* _Deine Aufgabe_
Welche körperlichen Beschwerden nennt Hofmannsthal in seinem Brief an Arthur Schnitzler? Zähle alle auf.

* _Textabschnitt_
"""
Hugo von Hofmannsthal an Arthur Schnitzler, [zwischen 3.–7. 2. 1907]



*lieber,

man ſieht ſich nie. Momentan ſind wieder Gerty und ich nicht recht wohl, können nicht in die Stadt. Ich habe böſes Aug, ſchlechten Hals, wehen Fuß. Kann nicht ſingen, nicht ſtehen, nicht ſchauen. Wünſche mir ſehr Geſellſchaft. Seid doch einmal im Leben nett (zum Unterſchied von dem † † † Bärenviehzeug). Es iſt jetzt ſo hübſch hier, Schnee und hübſch und dabei mild, alſo *kommt einmal her, oder Samstag oder Sonntag; oder zum Eſſen, oder zum Nachmittag oder zum Nachtmahl oder alles zugleich.
Depeſchiert ſchön gleich Eure werte Antwort.
"""
* _Vorliegende Zeilen_
"""
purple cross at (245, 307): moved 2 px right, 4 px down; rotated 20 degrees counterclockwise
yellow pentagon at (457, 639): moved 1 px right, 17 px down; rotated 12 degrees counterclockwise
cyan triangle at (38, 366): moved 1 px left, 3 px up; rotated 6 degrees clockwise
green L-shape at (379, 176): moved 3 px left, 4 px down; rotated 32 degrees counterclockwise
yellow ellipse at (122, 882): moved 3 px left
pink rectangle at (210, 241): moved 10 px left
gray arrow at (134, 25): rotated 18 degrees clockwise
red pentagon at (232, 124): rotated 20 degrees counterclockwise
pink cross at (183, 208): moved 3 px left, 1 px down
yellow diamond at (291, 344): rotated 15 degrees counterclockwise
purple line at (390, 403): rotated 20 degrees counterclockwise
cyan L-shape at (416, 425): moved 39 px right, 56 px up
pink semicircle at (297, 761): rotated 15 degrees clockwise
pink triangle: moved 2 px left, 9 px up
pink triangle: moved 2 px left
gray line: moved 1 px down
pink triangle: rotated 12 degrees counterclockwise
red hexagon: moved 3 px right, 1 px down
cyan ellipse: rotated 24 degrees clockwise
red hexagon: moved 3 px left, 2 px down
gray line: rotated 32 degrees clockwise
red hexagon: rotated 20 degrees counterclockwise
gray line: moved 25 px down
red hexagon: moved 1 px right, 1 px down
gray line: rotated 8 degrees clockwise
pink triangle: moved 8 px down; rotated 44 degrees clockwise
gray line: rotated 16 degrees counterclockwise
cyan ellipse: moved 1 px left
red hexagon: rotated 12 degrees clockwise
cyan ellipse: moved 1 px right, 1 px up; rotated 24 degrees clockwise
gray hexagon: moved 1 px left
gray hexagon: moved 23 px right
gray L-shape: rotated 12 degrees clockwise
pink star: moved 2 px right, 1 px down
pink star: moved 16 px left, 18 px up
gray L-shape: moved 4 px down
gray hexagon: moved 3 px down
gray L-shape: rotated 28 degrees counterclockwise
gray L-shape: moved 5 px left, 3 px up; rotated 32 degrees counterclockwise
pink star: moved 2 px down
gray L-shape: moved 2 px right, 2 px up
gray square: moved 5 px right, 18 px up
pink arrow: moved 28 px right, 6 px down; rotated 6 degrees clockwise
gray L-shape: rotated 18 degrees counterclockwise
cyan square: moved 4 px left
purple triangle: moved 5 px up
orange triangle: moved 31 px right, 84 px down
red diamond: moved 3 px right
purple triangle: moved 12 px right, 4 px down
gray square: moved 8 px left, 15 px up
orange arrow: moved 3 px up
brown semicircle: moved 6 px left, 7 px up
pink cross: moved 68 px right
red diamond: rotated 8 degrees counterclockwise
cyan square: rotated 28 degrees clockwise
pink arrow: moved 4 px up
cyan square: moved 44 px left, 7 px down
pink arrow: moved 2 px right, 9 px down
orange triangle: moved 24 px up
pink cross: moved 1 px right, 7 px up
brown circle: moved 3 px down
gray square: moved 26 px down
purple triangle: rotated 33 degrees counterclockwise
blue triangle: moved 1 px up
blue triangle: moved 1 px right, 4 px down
"""
* _Antwort_
böſes Aug, ſchlechten Hals, wehen Fuß